= Data under study =

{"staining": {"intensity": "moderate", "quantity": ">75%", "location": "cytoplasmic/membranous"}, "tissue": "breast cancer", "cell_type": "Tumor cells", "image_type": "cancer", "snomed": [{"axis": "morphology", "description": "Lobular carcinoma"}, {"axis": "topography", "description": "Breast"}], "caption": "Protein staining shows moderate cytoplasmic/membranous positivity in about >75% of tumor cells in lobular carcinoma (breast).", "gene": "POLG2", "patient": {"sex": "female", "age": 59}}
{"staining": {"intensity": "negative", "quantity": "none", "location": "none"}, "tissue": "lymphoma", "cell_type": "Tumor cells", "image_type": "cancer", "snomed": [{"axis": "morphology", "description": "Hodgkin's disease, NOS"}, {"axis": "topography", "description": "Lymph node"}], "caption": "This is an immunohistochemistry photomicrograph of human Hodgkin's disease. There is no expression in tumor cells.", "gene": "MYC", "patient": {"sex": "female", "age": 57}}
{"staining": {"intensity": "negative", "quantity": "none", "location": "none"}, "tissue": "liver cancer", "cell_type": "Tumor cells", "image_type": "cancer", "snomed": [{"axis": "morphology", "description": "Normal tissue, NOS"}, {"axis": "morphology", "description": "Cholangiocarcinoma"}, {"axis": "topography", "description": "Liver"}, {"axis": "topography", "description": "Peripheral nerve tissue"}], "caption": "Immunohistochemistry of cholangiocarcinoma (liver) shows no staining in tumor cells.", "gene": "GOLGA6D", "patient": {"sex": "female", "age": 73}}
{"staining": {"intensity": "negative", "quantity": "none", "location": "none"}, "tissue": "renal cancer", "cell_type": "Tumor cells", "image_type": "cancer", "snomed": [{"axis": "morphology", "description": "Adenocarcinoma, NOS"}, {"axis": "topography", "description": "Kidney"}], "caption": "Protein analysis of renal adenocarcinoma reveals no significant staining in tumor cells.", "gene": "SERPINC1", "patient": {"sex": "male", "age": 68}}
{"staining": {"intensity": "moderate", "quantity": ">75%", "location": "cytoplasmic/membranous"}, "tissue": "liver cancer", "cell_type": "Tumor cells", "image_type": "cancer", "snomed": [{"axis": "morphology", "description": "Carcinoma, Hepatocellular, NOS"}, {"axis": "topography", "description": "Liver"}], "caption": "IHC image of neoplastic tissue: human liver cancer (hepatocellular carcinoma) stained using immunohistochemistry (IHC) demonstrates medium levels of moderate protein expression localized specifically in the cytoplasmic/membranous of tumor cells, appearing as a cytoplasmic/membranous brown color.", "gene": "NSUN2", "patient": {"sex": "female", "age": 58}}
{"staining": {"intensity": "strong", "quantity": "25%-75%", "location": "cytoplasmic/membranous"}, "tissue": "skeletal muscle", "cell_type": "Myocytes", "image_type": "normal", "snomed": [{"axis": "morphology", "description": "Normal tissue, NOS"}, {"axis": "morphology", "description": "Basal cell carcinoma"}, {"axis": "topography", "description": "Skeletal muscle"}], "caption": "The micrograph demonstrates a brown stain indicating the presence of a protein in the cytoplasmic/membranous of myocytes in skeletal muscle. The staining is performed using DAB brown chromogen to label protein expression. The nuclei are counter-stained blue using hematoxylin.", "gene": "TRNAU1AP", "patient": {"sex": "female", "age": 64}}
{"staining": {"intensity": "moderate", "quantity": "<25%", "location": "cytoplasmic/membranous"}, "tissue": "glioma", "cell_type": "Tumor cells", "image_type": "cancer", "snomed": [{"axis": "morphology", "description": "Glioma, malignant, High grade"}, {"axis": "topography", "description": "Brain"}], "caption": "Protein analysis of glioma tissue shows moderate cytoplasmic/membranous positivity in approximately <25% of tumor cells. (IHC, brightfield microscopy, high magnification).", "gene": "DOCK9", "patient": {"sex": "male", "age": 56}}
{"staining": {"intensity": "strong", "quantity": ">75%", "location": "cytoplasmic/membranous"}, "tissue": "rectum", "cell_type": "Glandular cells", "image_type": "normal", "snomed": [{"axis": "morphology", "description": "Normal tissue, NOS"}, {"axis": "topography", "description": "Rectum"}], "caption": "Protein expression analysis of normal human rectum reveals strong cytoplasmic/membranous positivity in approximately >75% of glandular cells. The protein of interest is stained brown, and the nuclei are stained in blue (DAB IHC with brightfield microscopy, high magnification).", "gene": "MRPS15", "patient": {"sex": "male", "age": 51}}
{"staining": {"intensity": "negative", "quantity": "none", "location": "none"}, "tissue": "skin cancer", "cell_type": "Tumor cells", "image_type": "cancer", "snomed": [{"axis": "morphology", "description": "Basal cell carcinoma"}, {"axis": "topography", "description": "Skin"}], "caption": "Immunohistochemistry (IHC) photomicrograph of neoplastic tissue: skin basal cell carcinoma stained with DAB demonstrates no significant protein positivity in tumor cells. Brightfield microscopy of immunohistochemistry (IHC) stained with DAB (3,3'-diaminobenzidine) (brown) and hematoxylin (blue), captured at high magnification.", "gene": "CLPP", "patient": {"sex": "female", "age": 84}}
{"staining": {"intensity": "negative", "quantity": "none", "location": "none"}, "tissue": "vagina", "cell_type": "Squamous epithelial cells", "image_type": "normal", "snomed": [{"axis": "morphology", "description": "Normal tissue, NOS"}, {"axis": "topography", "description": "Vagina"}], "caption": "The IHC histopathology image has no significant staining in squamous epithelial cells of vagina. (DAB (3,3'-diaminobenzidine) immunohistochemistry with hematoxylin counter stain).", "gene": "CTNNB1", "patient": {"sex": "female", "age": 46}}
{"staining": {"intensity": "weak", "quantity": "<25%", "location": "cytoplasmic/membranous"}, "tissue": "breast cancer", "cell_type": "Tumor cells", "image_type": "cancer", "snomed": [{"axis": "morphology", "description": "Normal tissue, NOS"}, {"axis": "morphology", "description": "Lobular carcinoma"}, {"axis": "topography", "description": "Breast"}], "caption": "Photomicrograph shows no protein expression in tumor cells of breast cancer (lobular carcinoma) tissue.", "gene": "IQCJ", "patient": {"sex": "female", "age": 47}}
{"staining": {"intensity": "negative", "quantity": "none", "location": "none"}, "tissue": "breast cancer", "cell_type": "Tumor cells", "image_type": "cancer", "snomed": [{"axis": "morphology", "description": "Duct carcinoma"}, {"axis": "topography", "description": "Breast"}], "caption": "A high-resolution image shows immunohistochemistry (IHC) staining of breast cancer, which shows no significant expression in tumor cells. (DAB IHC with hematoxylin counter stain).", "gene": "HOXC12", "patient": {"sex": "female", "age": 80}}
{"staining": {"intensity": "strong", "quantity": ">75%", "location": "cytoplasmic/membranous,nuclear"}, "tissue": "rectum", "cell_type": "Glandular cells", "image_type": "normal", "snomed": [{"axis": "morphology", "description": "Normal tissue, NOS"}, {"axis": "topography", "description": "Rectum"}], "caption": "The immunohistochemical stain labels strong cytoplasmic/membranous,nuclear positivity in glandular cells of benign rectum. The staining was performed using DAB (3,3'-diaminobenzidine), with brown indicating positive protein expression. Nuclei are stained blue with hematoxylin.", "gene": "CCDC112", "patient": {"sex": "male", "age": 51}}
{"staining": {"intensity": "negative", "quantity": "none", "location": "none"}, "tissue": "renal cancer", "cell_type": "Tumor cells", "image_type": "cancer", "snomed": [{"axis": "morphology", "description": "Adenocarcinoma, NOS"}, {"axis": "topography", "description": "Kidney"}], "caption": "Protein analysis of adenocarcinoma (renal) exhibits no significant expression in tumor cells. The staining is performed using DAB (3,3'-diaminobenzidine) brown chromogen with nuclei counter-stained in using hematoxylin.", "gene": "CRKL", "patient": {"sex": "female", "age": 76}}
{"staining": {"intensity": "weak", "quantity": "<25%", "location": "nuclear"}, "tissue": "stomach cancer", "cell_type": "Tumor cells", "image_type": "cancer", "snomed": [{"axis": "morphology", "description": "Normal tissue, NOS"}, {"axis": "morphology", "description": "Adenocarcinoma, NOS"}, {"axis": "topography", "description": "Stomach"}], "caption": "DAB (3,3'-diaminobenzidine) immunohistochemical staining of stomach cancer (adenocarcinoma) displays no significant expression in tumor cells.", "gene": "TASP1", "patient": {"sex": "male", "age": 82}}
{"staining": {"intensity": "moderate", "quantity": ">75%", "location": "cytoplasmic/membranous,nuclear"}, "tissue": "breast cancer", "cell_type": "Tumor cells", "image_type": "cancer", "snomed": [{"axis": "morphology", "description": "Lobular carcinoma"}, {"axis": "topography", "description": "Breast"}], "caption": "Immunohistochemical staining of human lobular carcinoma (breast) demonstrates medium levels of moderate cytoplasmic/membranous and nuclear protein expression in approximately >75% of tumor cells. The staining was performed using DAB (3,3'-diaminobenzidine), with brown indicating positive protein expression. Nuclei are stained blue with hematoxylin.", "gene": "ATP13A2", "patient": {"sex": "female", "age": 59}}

= Problem to solve =
Lines to set down from above: the line with "of cholangiocarcinoma (liver)", the line with "image of neoplastic", and every line between, each exactly as written.

= Solution to the exercise =
{"staining": {"intensity": "negative", "quantity": "none", "location": "none"}, "tissue": "liver cancer", "cell_type": "Tumor cells", "image_type": "cancer", "snomed": [{"axis": "morphology", "description": "Normal tissue, NOS"}, {"axis": "morphology", "description": "Cholangiocarcinoma"}, {"axis": "topography", "description": "Liver"}, {"axis": "topography", "description": "Peripheral nerve tissue"}], "caption": "Immunohistochemistry of cholangiocarcinoma (liver) shows no staining in tumor cells.", "gene": "GOLGA6D", "patient": {"sex": "female", "age": 73}}
{"staining": {"intensity": "negative", "quantity": "none", "location": "none"}, "tissue": "renal cancer", "cell_type": "Tumor cells", "image_type": "cancer", "snomed": [{"axis": "morphology", "description": "Adenocarcinoma, NOS"}, {"axis": "topography", "description": "Kidney"}], "caption": "Protein analysis of renal adenocarcinoma reveals no significant staining in tumor cells.", "gene": "SERPINC1", "patient": {"sex": "male", "age": 68}}
{"staining": {"intensity": "moderate", "quantity": ">75%", "location": "cytoplasmic/membranous"}, "tissue": "liver cancer", "cell_type": "Tumor cells", "image_type": "cancer", "snomed": [{"axis": "morphology", "description": "Carcinoma, Hepatocellular, NOS"}, {"axis": "topography", "description": "Liver"}], "caption": "IHC image of neoplastic tissue: human liver cancer (hepatocellular carcinoma) stained using immunohistochemistry (IHC) demonstrates medium levels of moderate protein expression localized specifically in the cytoplasmic/membranous of tumor cells, appearing as a cytoplasmic/membranous brown color.", "gene": "NSUN2", "patient": {"sex": "female", "age": 58}}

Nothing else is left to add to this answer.